What is needed: Every line below should be given again without alteration.

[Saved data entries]
..............................
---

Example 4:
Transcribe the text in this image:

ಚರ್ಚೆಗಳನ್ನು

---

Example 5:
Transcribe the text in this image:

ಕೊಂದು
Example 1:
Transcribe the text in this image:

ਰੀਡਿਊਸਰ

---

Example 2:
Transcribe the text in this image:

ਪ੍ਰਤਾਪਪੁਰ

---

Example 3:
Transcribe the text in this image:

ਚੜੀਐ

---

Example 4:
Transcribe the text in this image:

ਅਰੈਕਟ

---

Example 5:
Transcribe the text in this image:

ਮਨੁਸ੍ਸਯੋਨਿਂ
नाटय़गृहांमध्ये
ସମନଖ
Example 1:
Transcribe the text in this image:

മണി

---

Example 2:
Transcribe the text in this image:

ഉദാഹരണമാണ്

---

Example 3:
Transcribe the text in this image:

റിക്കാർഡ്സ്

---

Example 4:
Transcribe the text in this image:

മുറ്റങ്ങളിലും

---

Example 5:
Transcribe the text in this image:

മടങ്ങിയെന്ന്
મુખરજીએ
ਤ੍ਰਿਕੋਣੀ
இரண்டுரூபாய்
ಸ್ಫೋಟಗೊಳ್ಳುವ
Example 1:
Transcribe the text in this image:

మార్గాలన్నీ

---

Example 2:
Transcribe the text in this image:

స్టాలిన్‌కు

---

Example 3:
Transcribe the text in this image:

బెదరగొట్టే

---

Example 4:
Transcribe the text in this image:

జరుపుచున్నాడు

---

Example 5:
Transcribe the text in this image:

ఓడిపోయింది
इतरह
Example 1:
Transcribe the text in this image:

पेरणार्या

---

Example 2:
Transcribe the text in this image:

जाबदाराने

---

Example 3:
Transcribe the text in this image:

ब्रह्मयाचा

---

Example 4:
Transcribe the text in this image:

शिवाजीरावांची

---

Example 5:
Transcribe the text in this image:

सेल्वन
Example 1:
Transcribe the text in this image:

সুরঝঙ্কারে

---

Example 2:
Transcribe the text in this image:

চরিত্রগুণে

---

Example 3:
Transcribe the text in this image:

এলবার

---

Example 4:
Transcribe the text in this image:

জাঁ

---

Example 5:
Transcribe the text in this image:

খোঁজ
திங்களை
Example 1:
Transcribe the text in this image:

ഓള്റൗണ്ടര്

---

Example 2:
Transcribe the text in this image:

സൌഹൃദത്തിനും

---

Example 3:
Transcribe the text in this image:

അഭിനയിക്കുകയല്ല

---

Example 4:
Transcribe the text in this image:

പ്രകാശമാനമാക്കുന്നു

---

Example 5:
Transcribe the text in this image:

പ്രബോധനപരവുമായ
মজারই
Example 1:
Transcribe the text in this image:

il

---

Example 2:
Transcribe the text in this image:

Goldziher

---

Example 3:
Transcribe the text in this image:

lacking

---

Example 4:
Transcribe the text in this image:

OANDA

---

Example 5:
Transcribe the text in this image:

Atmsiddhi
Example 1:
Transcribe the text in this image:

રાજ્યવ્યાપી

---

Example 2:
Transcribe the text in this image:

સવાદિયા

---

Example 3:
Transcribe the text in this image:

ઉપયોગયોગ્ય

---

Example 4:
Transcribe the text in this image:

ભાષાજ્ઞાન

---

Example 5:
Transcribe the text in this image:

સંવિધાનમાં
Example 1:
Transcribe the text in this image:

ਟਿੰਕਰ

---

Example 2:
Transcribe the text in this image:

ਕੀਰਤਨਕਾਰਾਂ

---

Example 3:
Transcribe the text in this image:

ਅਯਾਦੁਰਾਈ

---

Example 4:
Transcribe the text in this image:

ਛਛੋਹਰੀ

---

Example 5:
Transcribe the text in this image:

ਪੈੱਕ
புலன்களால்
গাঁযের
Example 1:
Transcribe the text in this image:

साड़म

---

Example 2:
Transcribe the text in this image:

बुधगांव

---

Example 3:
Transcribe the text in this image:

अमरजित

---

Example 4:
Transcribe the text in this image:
..............................
Exercise output:
---

Example 4:
Transcribe the text in this image:

ಚರ್ಚೆಗಳನ್ನು

---

Example 5:
Transcribe the text in this image:

ಕೊಂದು
Example 1:
Transcribe the text in this image:

ਰੀਡਿਊਸਰ

---

Example 2:
Transcribe the text in this image:

ਪ੍ਰਤਾਪਪੁਰ

---

Example 3:
Transcribe the text in this image:

ਚੜੀਐ

---

Example 4:
Transcribe the text in this image:

ਅਰੈਕਟ

---

Example 5:
Transcribe the text in this image:

ਮਨੁਸ੍ਸਯੋਨਿਂ
नाटय़गृहांमध्ये
ସମନଖ
Example 1:
Transcribe the text in this image:

മണി

---

Example 2:
Transcribe the text in this image:

ഉദാഹരണമാണ്

---

Example 3:
Transcribe the text in this image:

റിക്കാർഡ്സ്

---

Example 4:
Transcribe the text in this image:

മുറ്റങ്ങളിലും

---

Example 5:
Transcribe the text in this image:

മടങ്ങിയെന്ന്
મુખરજીએ
ਤ੍ਰਿਕੋਣੀ
இரண்டுரூபாய்
ಸ್ಫೋಟಗೊಳ್ಳುವ
Example 1:
Transcribe the text in this image:

మార్గాలన్నీ

---

Example 2:
Transcribe the text in this image:

స్టాలిన్‌కు

---

Example 3:
Transcribe the text in this image:

బెదరగొట్టే

---

Example 4:
Transcribe the text in this image:

జరుపుచున్నాడు

---

Example 5:
Transcribe the text in this image:

ఓడిపోయింది
इतरह
Example 1:
Transcribe the text in this image:

पेरणार्या

---

Example 2:
Transcribe the text in this image:

जाबदाराने

---

Example 3:
Transcribe the text in this image:

ब्रह्मयाचा

---

Example 4:
Transcribe the text in this image:

शिवाजीरावांची

---

Example 5:
Transcribe the text in this image:

सेल्वन
Example 1:
Transcribe the text in this image:

সুরঝঙ্কারে

---

Example 2:
Transcribe the text in this image:

চরিত্রগুণে

---

Example 3:
Transcribe the text in this image:

এলবার

---

Example 4:
Transcribe the text in this image:

জাঁ

---

Example 5:
Transcribe the text in this image:

খোঁজ
திங்களை
Example 1:
Transcribe the text in this image:

ഓള്റൗണ്ടര്

---

Example 2:
Transcribe the text in this image:

സൌഹൃദത്തിനും

---

Example 3:
Transcribe the text in this image:

അഭിനയിക്കുകയല്ല

---

Example 4:
Transcribe the text in this image:

പ്രകാശമാനമാക്കുന്നു

---

Example 5:
Transcribe the text in this image:

പ്രബോധനപരവുമായ
মজারই
Example 1:
Transcribe the text in this image:

il

---

Example 2:
Transcribe the text in this image:

Goldziher

---

Example 3:
Transcribe the text in this image:

lacking

---

Example 4:
Transcribe the text in this image:

OANDA

---

Example 5:
Transcribe the text in this image:

Atmsiddhi
Example 1:
Transcribe the text in this image:

રાજ્યવ્યાપી

---

Example 2:
Transcribe the text in this image:

સવાદિયા

---

Example 3:
Transcribe the text in this image:

ઉપયોગયોગ્ય

---

Example 4:
Transcribe the text in this image:

ભાષાજ્ઞાન

---

Example 5:
Transcribe the text in this image:

સંવિધાનમાં
Example 1:
Transcribe the text in this image:

ਟਿੰਕਰ

---

Example 2:
Transcribe the text in this image:

ਕੀਰਤਨਕਾਰਾਂ

---

Example 3:
Transcribe the text in this image:

ਅਯਾਦੁਰਾਈ

---

Example 4:
Transcribe the text in this image:

ਛਛੋਹਰੀ

---

Example 5:
Transcribe the text in this image:

ਪੈੱਕ
புலன்களால்
গাঁযের
Example 1:
Transcribe the text in this image:

साड़म

---

Example 2:
Transcribe the text in this image:

बुधगांव

---

Example 3:
Transcribe the text in this image:

अमरजित

---

Example 4:
Transcribe the text in this image:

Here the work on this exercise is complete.